The guidance is careful to note that this list is “purely illustrative” leaving the Commission with very wide discretion and parties with even less legal certainty. For example, how do you decide what is significant competitive potential? How do you define an important innovator? Exactly what are competitively significant assets or key inputs? What constitutes a high consideration if the turnover is currently zero? No explanation is provided for any of these factors.
Worryingly – even closed transactions can be referred
As a general rule, referrals will not be considered appropriate when more than 6 months has passed from the completion date, but later referrals can be made in exceptional cases, such as, the magnitude of the potential competition concerns and the potential detrimental effect on consumers. In the context of completed transactions, the standstill obligation only applies as of the date on which the Commission informs the parties that a referral request has been made. There is nonetheless a broad hint of caveat emptor here. Encouraging the parties to voluntarily come forward with sufficient information in return for an early indication of the prospect of a referral appears to be the game.
NCAs have 15 working days from when the transaction is made known (if no notification). “Made known” is considered sufficient information to make a preliminary assessment on the relevant criteria. This is far from clear and different NCA’s are likely to have different concepts of what constitutes sufficient information. A press release may not cut the mustard. Other Member States may join the initial request within 15 working days of being informed by the Commission and the Commission has a further 10 working days in which to decide. If no decision is taken, it is deemed to have adopted a decision to examine the request.
There is little clarity on the process here which will add to the complexity of the merger analysis and timeframes.
Some increased potential for mischief ?
As mentioned above, the Commission will also allow third parties to indicate candidates for referral. The risk of an Article 22 referral adds complexity to the analysis and this will require consideration with regard to closing conditions, long stop dates, risk allocation as well as timetables.

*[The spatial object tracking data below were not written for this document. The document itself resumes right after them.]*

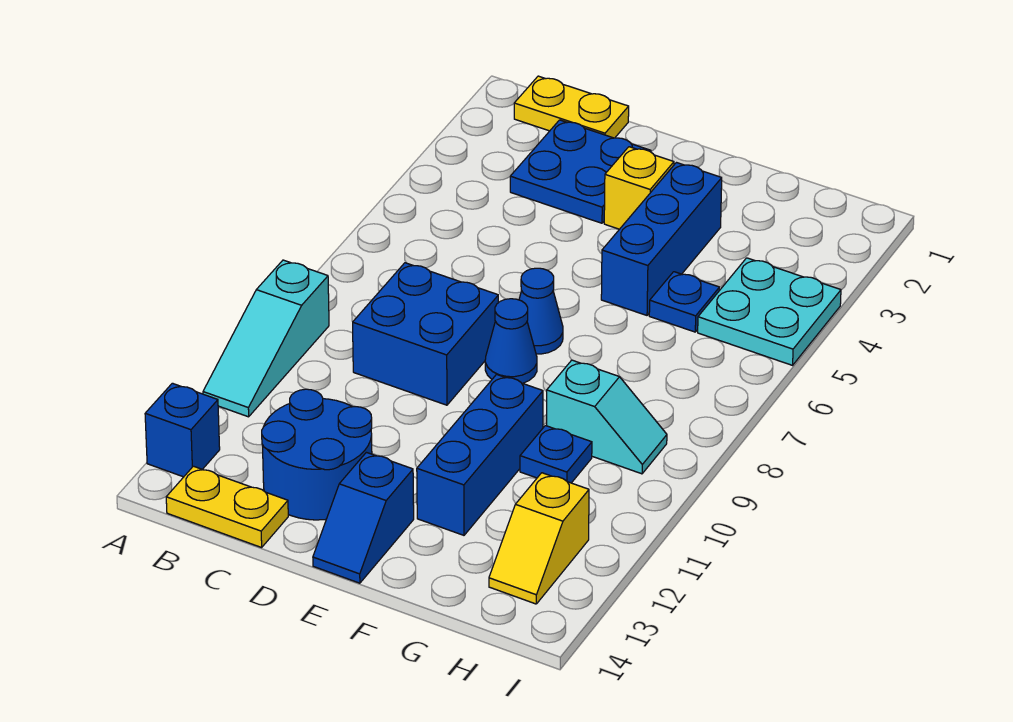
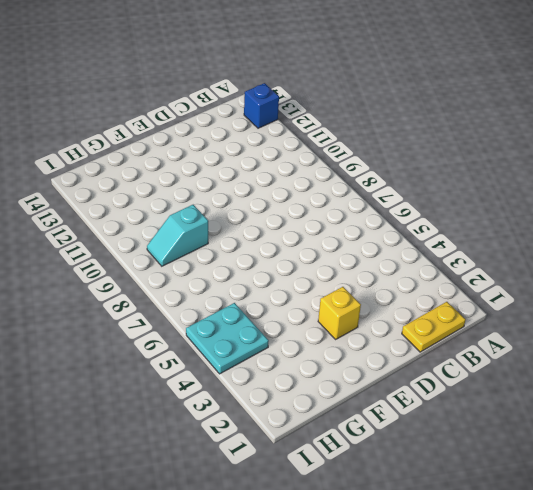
none -> cyan slope A9:A11 level 1 top 9
none -> yellow plate B14:C14 level 1
none -> blue plate C2:D3 level 1

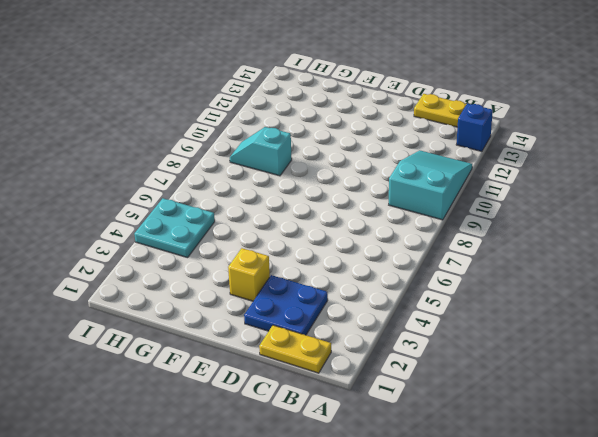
cyan slope A9:B11 level 1 top 9 -> cyan slope A9:A11 level 1 top 9
none -> blue brick C8:D9 level 1
none -> blue round brick C12:D13 level 1
none -> blue cone E7 level 1

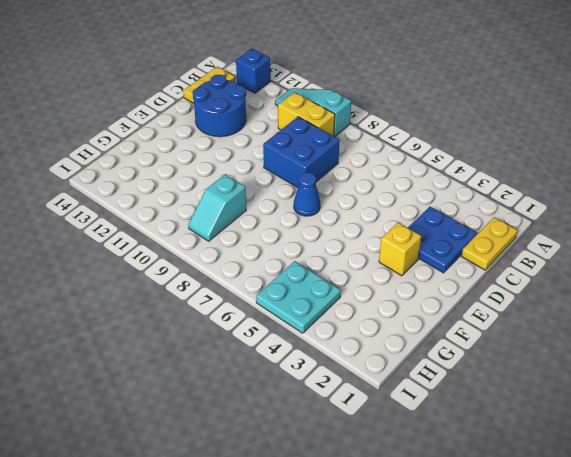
yellow brick B9:B10 level 1 -> none
none -> blue cone E8 level 1
none -> blue slope E13:E14 level 1 top 13
none -> blue brick F3:F5 level 1

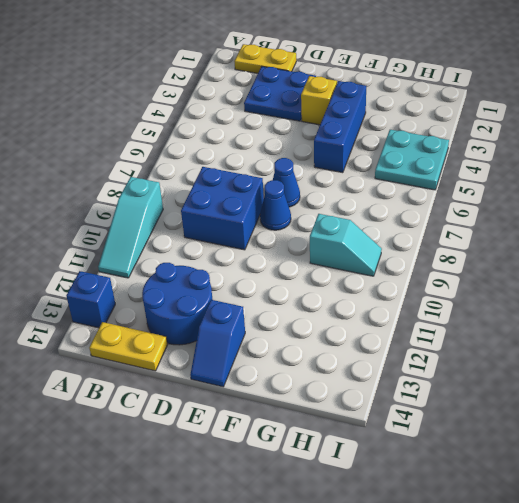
none -> blue brick F10:F12 level 1
none -> blue plate G5 level 1
none -> blue plate G10 level 1

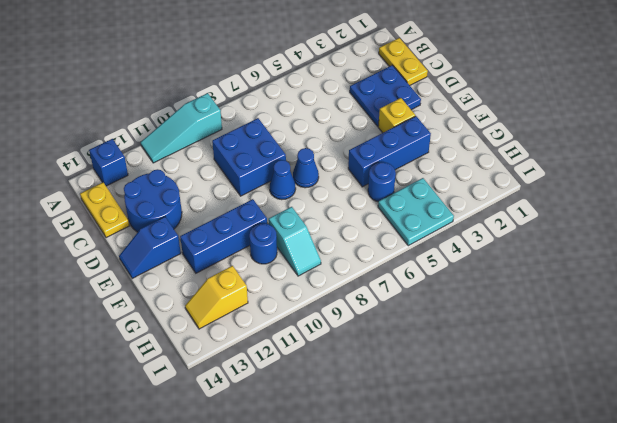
blue round brick G5 level 1 -> blue plate G5 level 1
blue round brick G10 level 1 -> blue plate G10 level 1

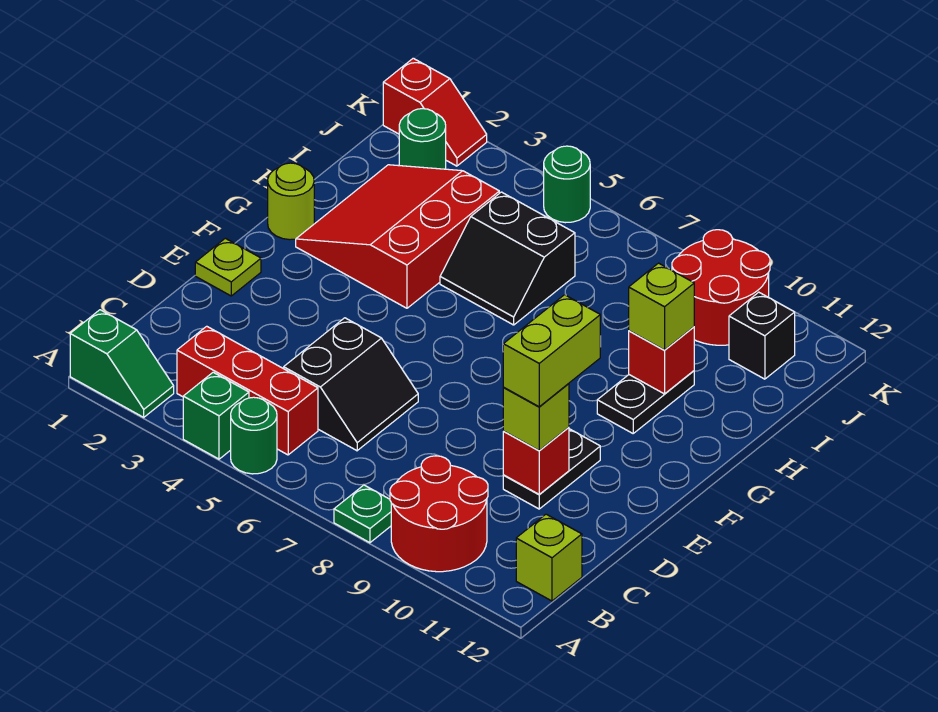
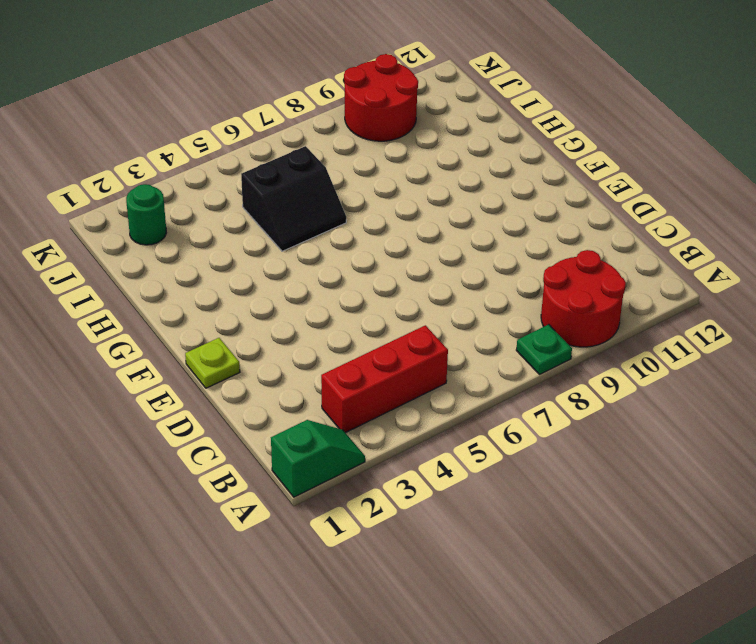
none -> green brick A4 level 1
none -> green round brick A5 level 1
none -> lime brick B12 level 1

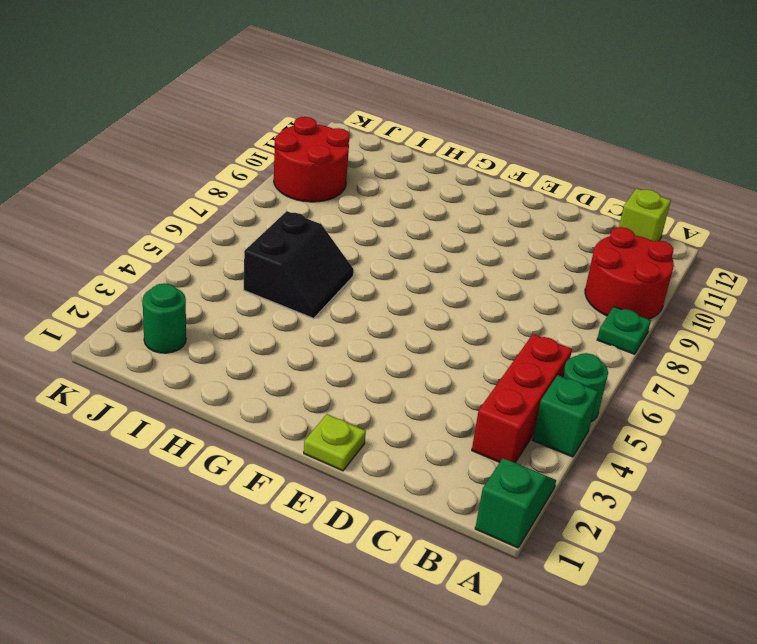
none -> black slope C5:D6 level 1 top 5
none -> black plate D10:E10 level 1
none -> lime round brick G1 level 1

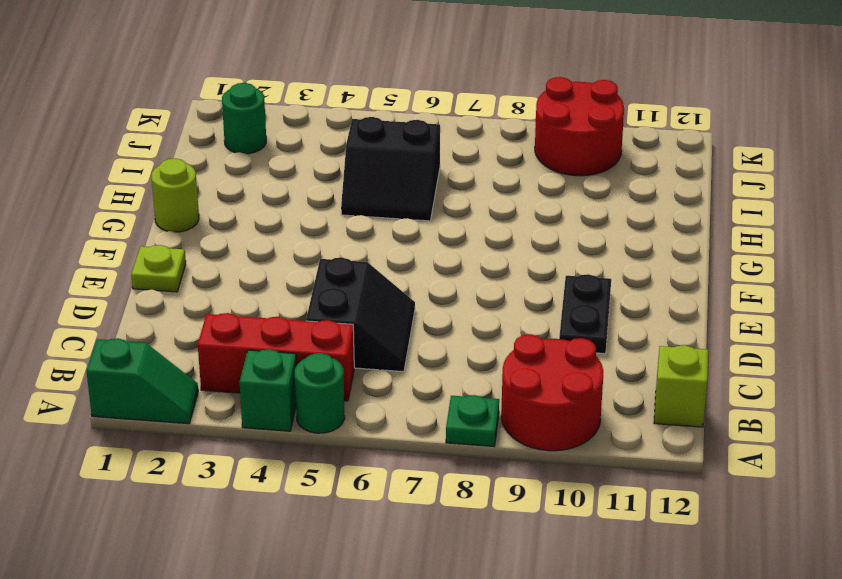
none -> red slope G2:I4 level 1 top 4
none -> black plate G10:H10 level 1
none -> black brick J11 level 1

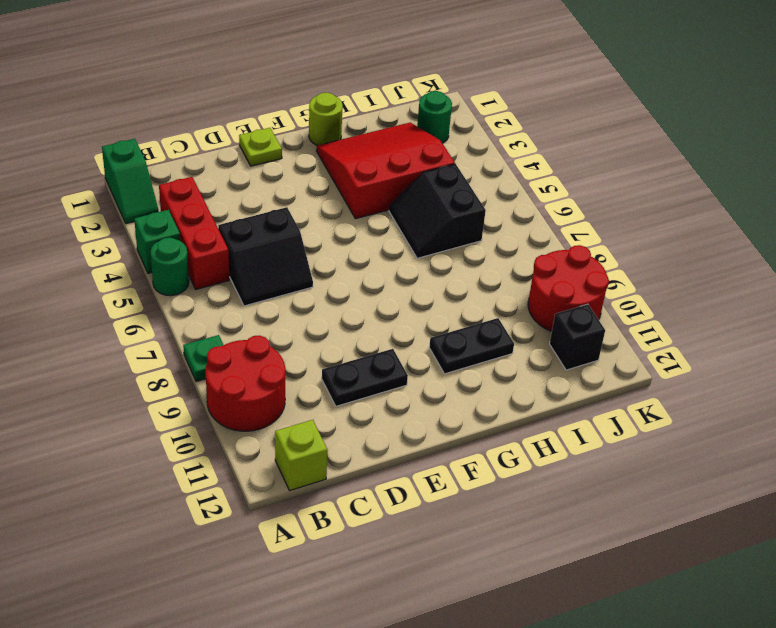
none -> red slope K1:K2 level 1 top 1
none -> green round brick K5 level 1
none -> red brick D10 level 2

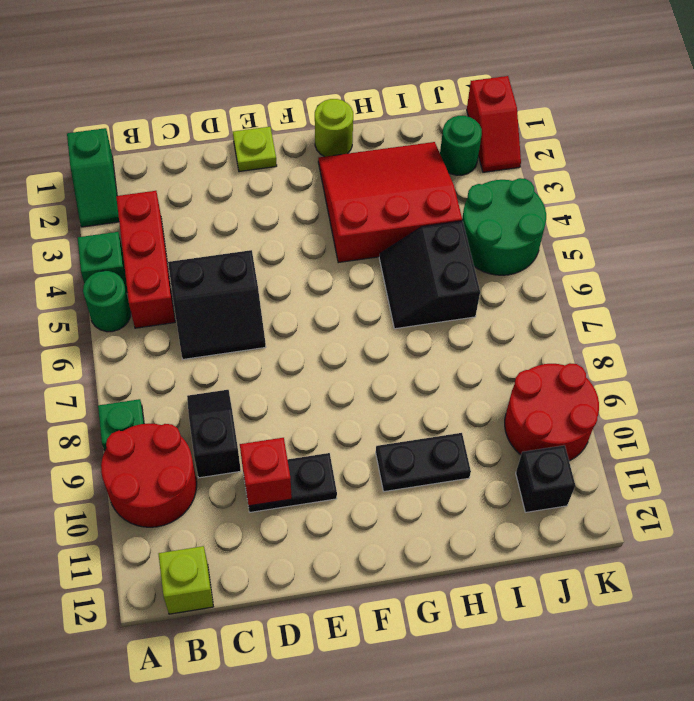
black slope C8:C9 level 1 top 9 -> none
green round brick J4:K5 level 1 -> green round brick K5 level 1
none -> red brick H10 level 2
none -> lime brick D10 level 3
none -> lime brick H10 level 3

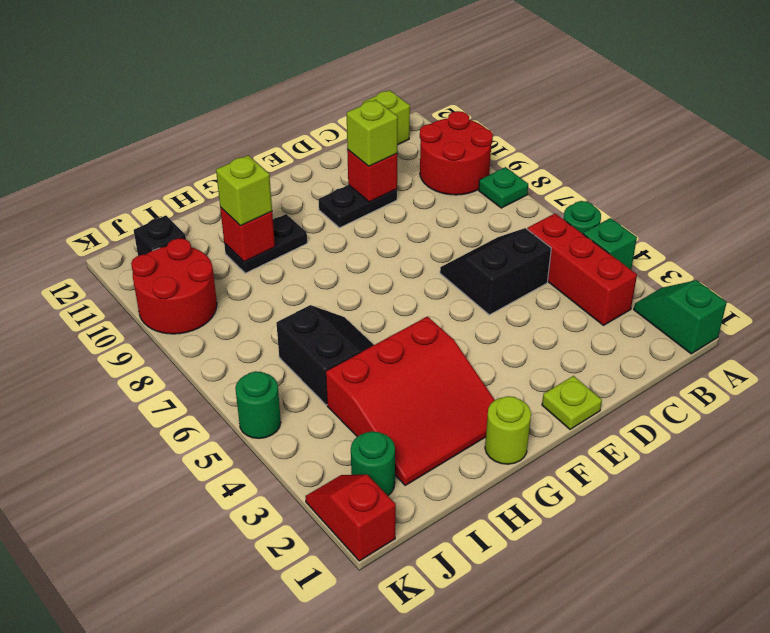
none -> lime brick D10:E10 level 4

What does this mean for pharma acquisitions?
Early assessment will be required as to whether a transaction may be deemed a candidate for a referral request and whether a briefing to the Commission is advisable. With this new Guidance, the legal certainty provided in the past through clear cut revenue thresholds no longer holds, with a substantive assessment replacing the definitive assessment based on formal quantitative thresholds. Expect more Article 22 referral requests, increased costs and delays associated with this.
On a more general note, one of the main attractions of the EU one-stop-shop will be lost for transactions that fall within the categories set out above (the so-called killer acquisitions). Under Article 22 concurrent reviews are allowed as only Member States having either requested or joined a referral request can no longer apply their national competition law. A notification already under investigation by a Member State continues. This raises questions of duplication of effort as well as the risk of divergent outcomes. Legal challenges to the Commission’s new interpretation of Article 22 seem likely.